MetLife Inc., the largest U.S. life insurer, will halt the sale of new long-term care coverage after citing “financial challenges” in the business.
MetLife, led by Chief Executive Officer Robert Henrikson, is focusing on growth in Asia after buying a business from American International Group Inc. this month for $16.2 billion. Insurers including CNO Financial Group Inc. have been burned by policies sold in the past when they underestimated the number of claims, the cost of care and life expectancies of their clients.
“The financial challenges facing the long-term care industry in the current environment are well known,” Jodi Anatole, a vice president for MetLife, said today in a statement.
Long-term care policies provide coverage to help pay for home-health aides or residence in a nursing home or assisted-living facility. New York-based MetLife will accept applications for new coverage through Dec. 30 and continue to honor previously written contracts after that date, the company said.
The cost of assisted living has climbed at an annual rate of 6.7 percent over the past five years and the price for a private room in a nursing home jumped 4.5 percent annually over that span, according to a report in April from Genworth Financial Inc., which also sells the coverage.
More than 10 million Americans need long-term medical services and support and that number is projected to rise as the U.S. population ages, according to an October 2009 report by the Henry J. Kaiser Family Foundation. Medicaid helps cover such long-term care expenses for low-income Americans while Medicare covers only short-term nursing and home health services, according to Kaiser.
Premiums on long-term care coverage were $10.6 billion last year, and protect about 7.1 million people, according to Limra. Sales from new individual policies dropped 32 percent from 2005 to $464 million in 2009, the trade group said in a report.
“This is a market that is challenged even in the best of times,” said Catherine Theroux, a Limra spokeswoman, of pressure on sales due to the economy. “It’s an expensive product and it’s not something people want to talk about.”
Manulife Financial Corp.’s John Hancock unit, Prudential Financial Inc. and Genworth are also among the top 10 sellers of the coverage, according to Limra. MetLife is reviewing ways to address the long-term care financing of clients and its business goals, the insurer said.
“People have discussed combining long-term care coverage with life insurance or with annuities,” said Karen Eldred, a spokeswoman for the firm. “Those are some options we continue to explore.”
MetLife dropped 79 cents, or 1.9 percent, to $40.13 at 4 p.m. in New York Stock Exchange composite trading. The firm has gained 14 percent this year, compared with the 17 percent advance in the 24-company KBW Insurance Index.
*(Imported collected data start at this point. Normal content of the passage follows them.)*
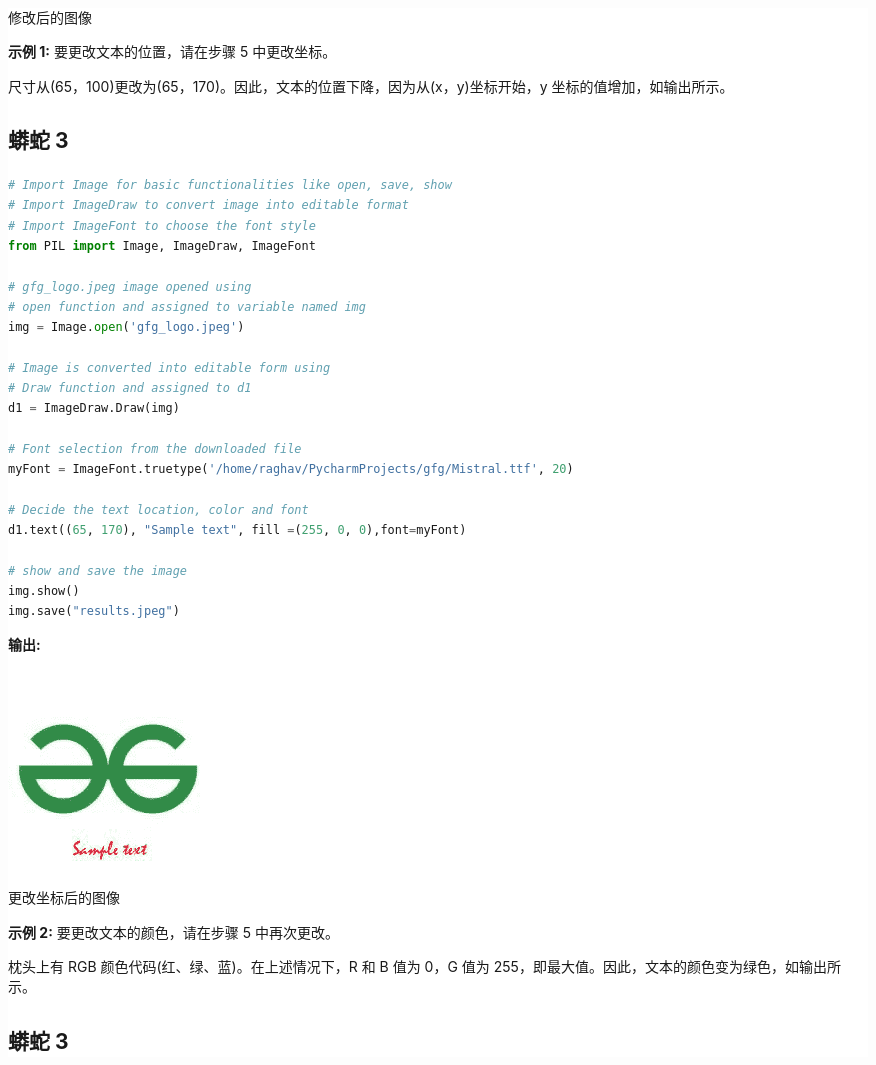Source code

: 修改后的图像

**示例 1:** 要更改文本的位置，请在步骤 5 中更改坐标。

尺寸从(65，100)更改为(65，170)。因此，文本的位置下降，因为从(x，y)坐标开始，y 坐标的值增加，如输出所示。

## 蟒蛇 3

```py
# Import Image for basic functionalities like open, save, show
# Import ImageDraw to convert image into editable format
# Import ImageFont to choose the font style
from PIL import Image, ImageDraw, ImageFont

# gfg_logo.jpeg image opened using
# open function and assigned to variable named img
img = Image.open('gfg_logo.jpeg')

# Image is converted into editable form using
# Draw function and assigned to d1
d1 = ImageDraw.Draw(img)

# Font selection from the downloaded file
myFont = ImageFont.truetype('/home/raghav/PycharmProjects/gfg/Mistral.ttf', 20)

# Decide the text location, color and font
d1.text((65, 170), "Sample text", fill =(255, 0, 0),font=myFont)

# show and save the image
img.show()
img.save("results.jpeg")
```

**输出:**

![](img/81aa74444847e4122e4c000780b4845e.png)

更改坐标后的图像

**示例 2:** 要更改文本的颜色，请在步骤 5 中再次更改。

枕头上有 RGB 颜色代码(红、绿、蓝)。在上述情况下，R 和 B 值为 0，G 值为 255，即最大值。因此，文本的颜色变为绿色，如输出所示。

## 蟒蛇 3
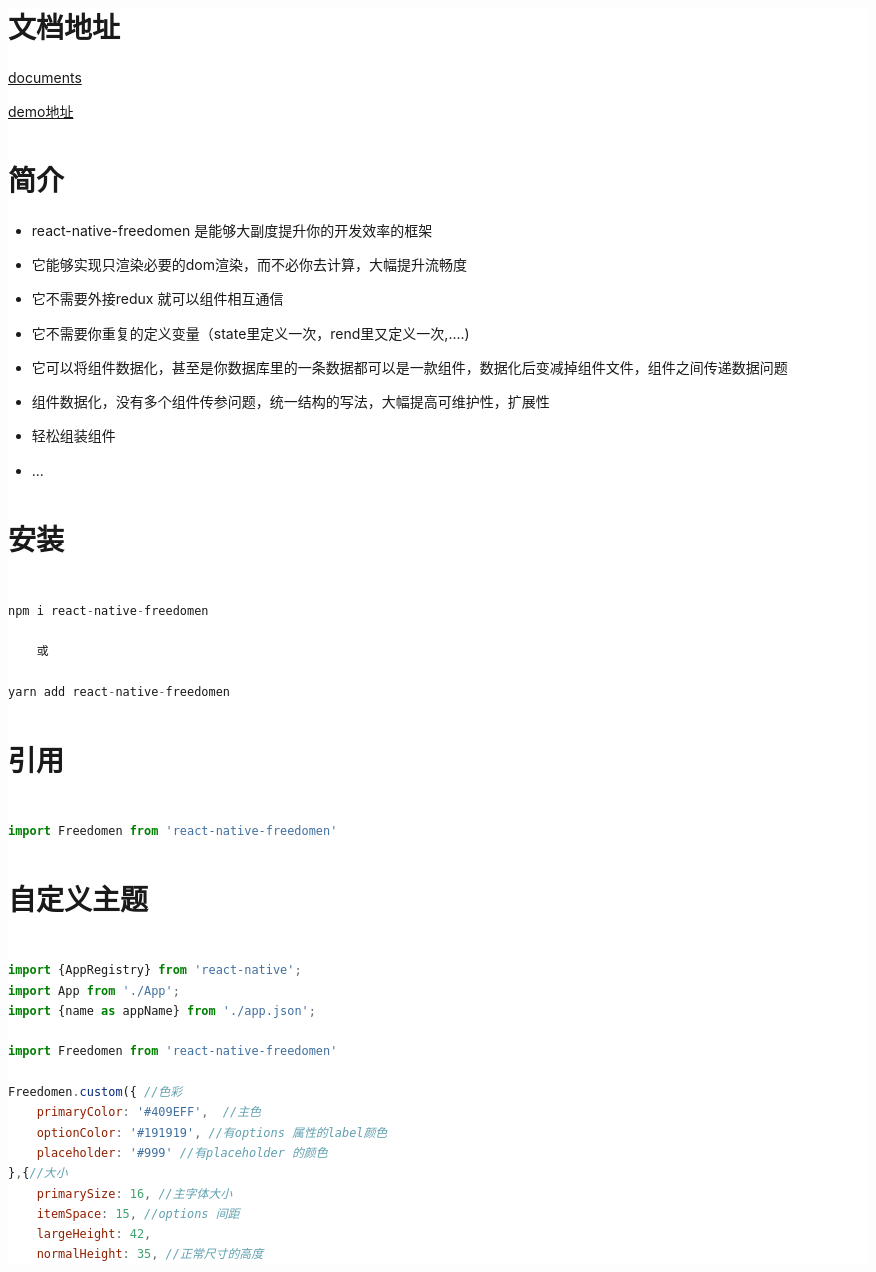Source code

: # 文档地址

[documents](http://115.159.65.195:8080/freedomen)

[demo地址](https://github.com/yangaijun/react-native-freedomen/tree/master/example)

# 简介

 * react-native-freedomen 是能够大副度提升你的开发效率的框架

 * 它能够实现只渲染必要的dom渲染，而不必你去计算，大幅提升流畅度

 * 它不需要外接redux 就可以组件相互通信

 * 它不需要你重复的定义变量（state里定义一次，rend里又定义一次,....)

 * 它可以将组件数据化，甚至是你数据库里的一条数据都可以是一款组件，数据化后变减掉组件文件，组件之间传递数据问题

 * 组件数据化，没有多个组件传参问题，统一结构的写法，大幅提高可维护性，扩展性

 * 轻松组装组件

 * ...

   

# 安装

```python

npm i react-native-freedomen

	或
	
yarn add react-native-freedomen

```

# 引用

```js

import Freedomen from 'react-native-freedomen'

```

# 自定义主题

```js

import {AppRegistry} from 'react-native';
import App from './App';
import {name as appName} from './app.json'; 

import Freedomen from 'react-native-freedomen'

Freedomen.custom({ //色彩
    primaryColor: '#409EFF',  //主色 
    optionColor: '#191919', //有options 属性的label颜色
    placeholder: '#999' //有placeholder 的颜色
},{//大小
    primarySize: 16, //主字体大小
    itemSpace: 15, //options 间距
    largeHeight: 42, 
    normalHeight: 35, //正常尺寸的高度
```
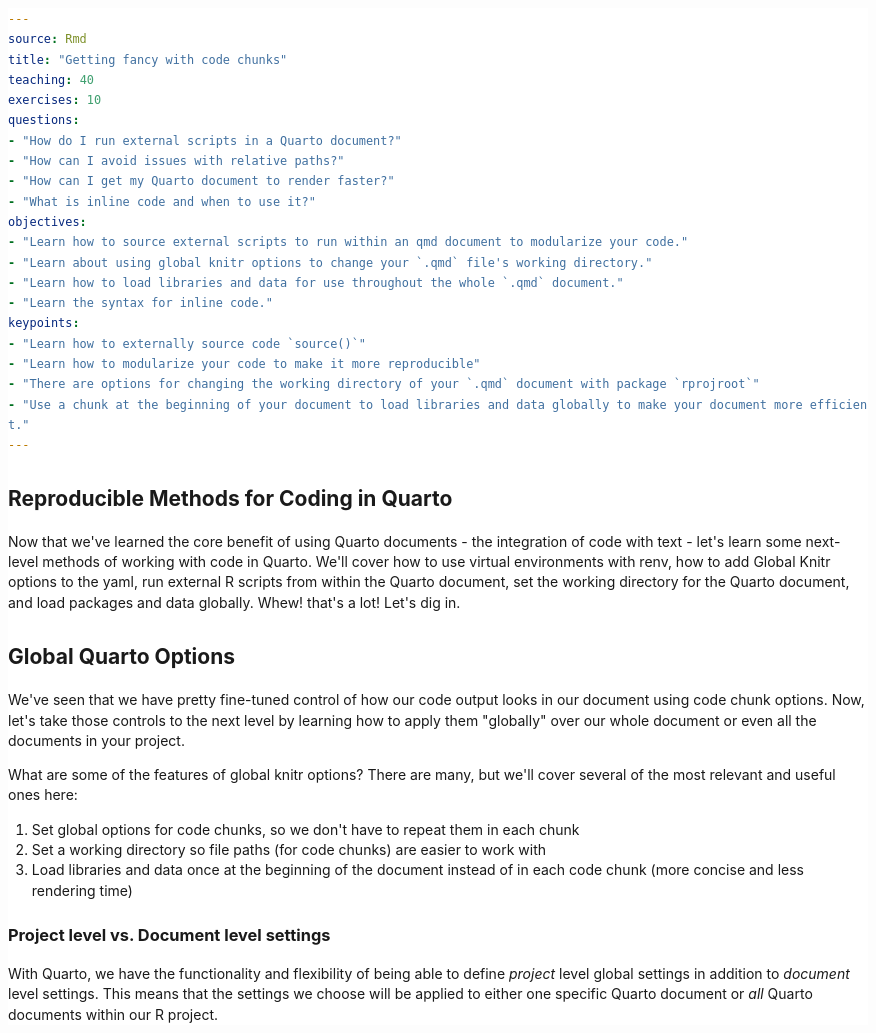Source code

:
 ```yaml
---
source: Rmd  
title: "Getting fancy with code chunks"  
teaching: 40
exercises: 10
questions:
- "How do I run external scripts in a Quarto document?"
- "How can I avoid issues with relative paths?"
- "How can I get my Quarto document to render faster?"
- "What is inline code and when to use it?"
objectives:
- "Learn how to source external scripts to run within an qmd document to modularize your code."
- "Learn about using global knitr options to change your `.qmd` file's working directory."
- "Learn how to load libraries and data for use throughout the whole `.qmd` document."
- "Learn the syntax for inline code."
keypoints:
- "Learn how to externally source code `source()`"
- "Learn how to modularize your code to make it more reproducible"
- "There are options for changing the working directory of your `.qmd` document with package `rprojroot`"
- "Use a chunk at the beginning of your document to load libraries and data globally to make your document more efficient."
---
```


## Reproducible Methods for Coding in Quarto

Now that we've learned the core benefit of using Quarto documents - the integration of code with text - let's learn some next-level methods of working with code in Quarto. We'll cover how to use virtual environments with renv, how to add Global Knitr options to the yaml, run external R scripts from within the Quarto document, set the working directory for the Quarto document, and load packages and data globally. Whew! that's a lot! Let's dig in.


## Global Quarto Options

We've seen that we have pretty fine-tuned control of how our code output looks in our document using code chunk options. Now, let's take those controls to the next level by learning how to apply them "globally" over our whole document or even all the documents in your project.

What are some of the features of global knitr options? There are many, but we'll cover several of the most relevant and useful ones here:
1. Set global options for code chunks, so we don't have to repeat them in each chunk
2. Set a working directory so file paths (for code chunks) are easier to work with
3. Load libraries and data once at the beginning of the document instead of in each code chunk (more concise and less rendering time)

### Project level vs. Document level settings

With Quarto, we have the functionality and flexibility of being able to define *project* level global settings in addition to *document* level settings. This means that the settings we choose will be applied to either one specific Quarto document or *all* Quarto documents within our R project. 
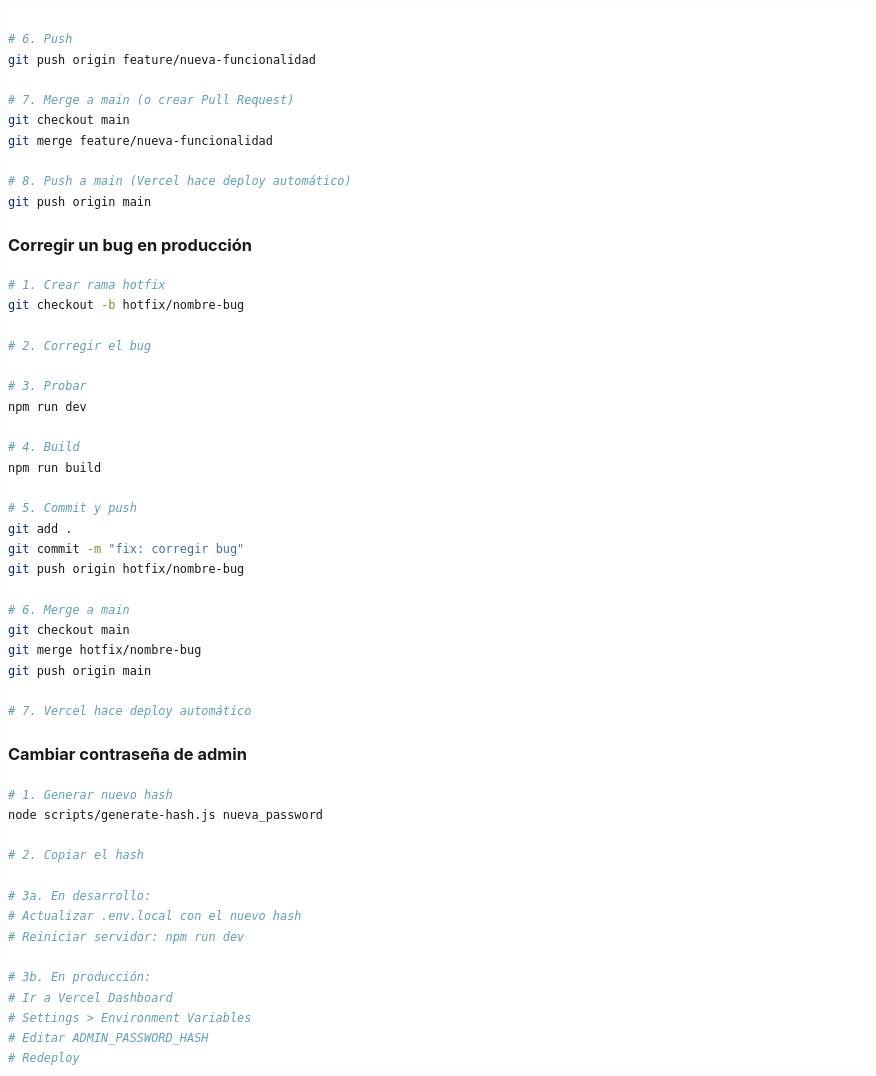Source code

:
 ```bash

# 6. Push
git push origin feature/nueva-funcionalidad

# 7. Merge a main (o crear Pull Request)
git checkout main
git merge feature/nueva-funcionalidad

# 8. Push a main (Vercel hace deploy automático)
git push origin main
```

### Corregir un bug en producción

```bash
# 1. Crear rama hotfix
git checkout -b hotfix/nombre-bug

# 2. Corregir el bug

# 3. Probar
npm run dev

# 4. Build
npm run build

# 5. Commit y push
git add .
git commit -m "fix: corregir bug"
git push origin hotfix/nombre-bug

# 6. Merge a main
git checkout main
git merge hotfix/nombre-bug
git push origin main

# 7. Vercel hace deploy automático
```

### Cambiar contraseña de admin

```bash
# 1. Generar nuevo hash
node scripts/generate-hash.js nueva_password

# 2. Copiar el hash

# 3a. En desarrollo:
# Actualizar .env.local con el nuevo hash
# Reiniciar servidor: npm run dev

# 3b. En producción:
# Ir a Vercel Dashboard
# Settings > Environment Variables
# Editar ADMIN_PASSWORD_HASH
# Redeploy
```
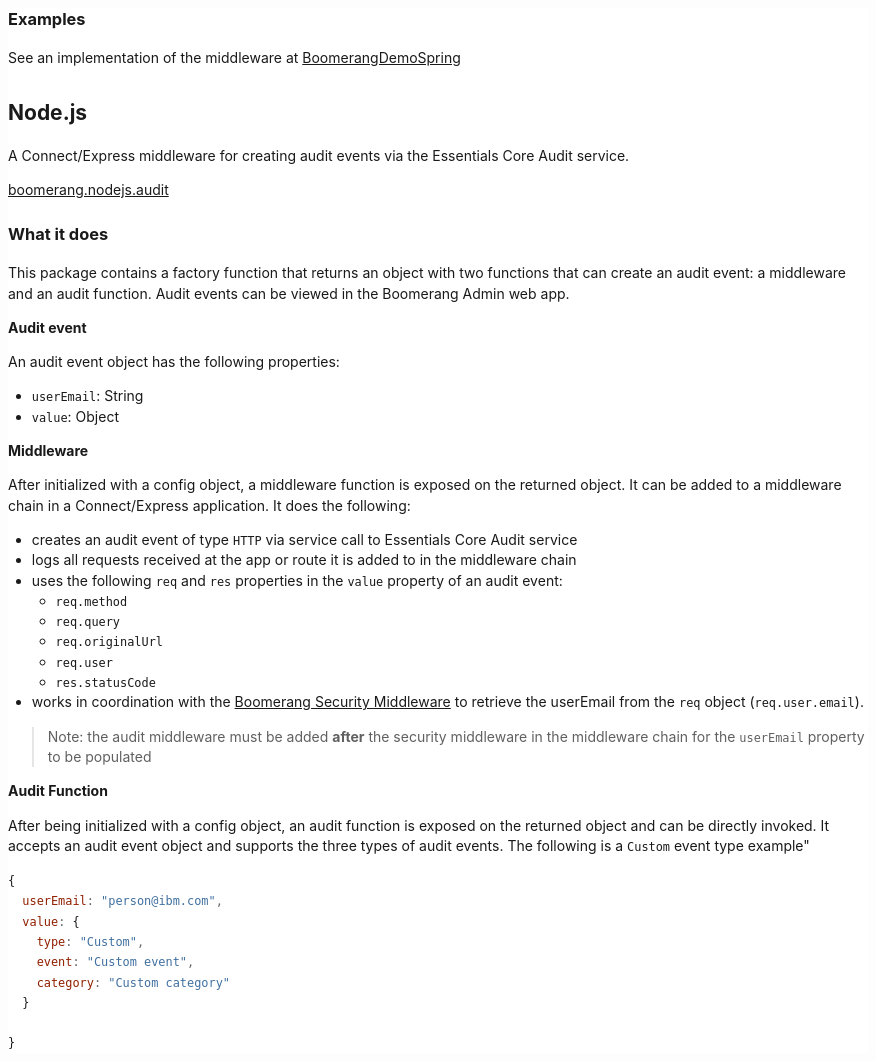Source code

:### Examples

See an implementation of the middleware at [BoomerangDemoSpring](https://github.ibm.com/Boomerang-Delivery/BoomerangDemoSpring)

## Node.js

A Connect/Express middleware for creating audit events via the Essentials Core Audit service.

[boomerang.nodejs.audit](https://github.ibm.com/essentials-core/core.framework.audit.nodejs)

### What it does

This package contains a factory function that returns an object with two functions that can create an audit event: a middleware and an audit function. Audit events can be viewed in the Boomerang Admin web app.

**Audit event**

An audit event object has the following properties:

- `userEmail`: String
- `value`: Object

**Middleware**

After initialized with a config object, a middleware function is exposed on the returned object. It can be added to a middleware chain in a Connect/Express application. It does the following:

- creates an audit event of type `HTTP` via service call to Essentials Core Audit service
- logs all requests received at the app or route it is added to in the middleware chain
- uses the following `req` and `res` properties in the `value` property of an audit event:
  - `req.method`
  - `req.query`
  - `req.originalUrl`
  - `req.user`
  - `res.statusCode`
- works in coordination with the [Boomerang Security Middleware](https://github.ibm.com/essentials-core/core.framework.security.nodejs) to retrieve the userEmail from the `req` object (`req.user.email`).

> Note: the audit middleware must be added **after** the security middleware in the middleware chain for the `userEmail` property to be populated

**Audit Function**

After being initialized with a config object, an audit function is exposed on the returned object and can be directly invoked. It accepts an audit event object and supports the three types of audit events. The following is a `Custom` event type example"

```js
{
  userEmail: "person@ibm.com",
  value: {
    type: "Custom",
    event: "Custom event",
    category: "Custom category"
  }

}
```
The insurer has about 600,000 long-term care customers among its 90 million customers worldwide, Eldred said. The long-term care coverage is part of MetLife’s non-medical health business, which generated about $6.1 billion in revenue in 2008, according to a slide in MetLife’s annual presentation to investors in December. The company’s total revenue was more than $50 billion in 2008.
The slide touted MetLife’s top ranking in group life sales and No. 2 position in group dental and disability without making reference to long-term care.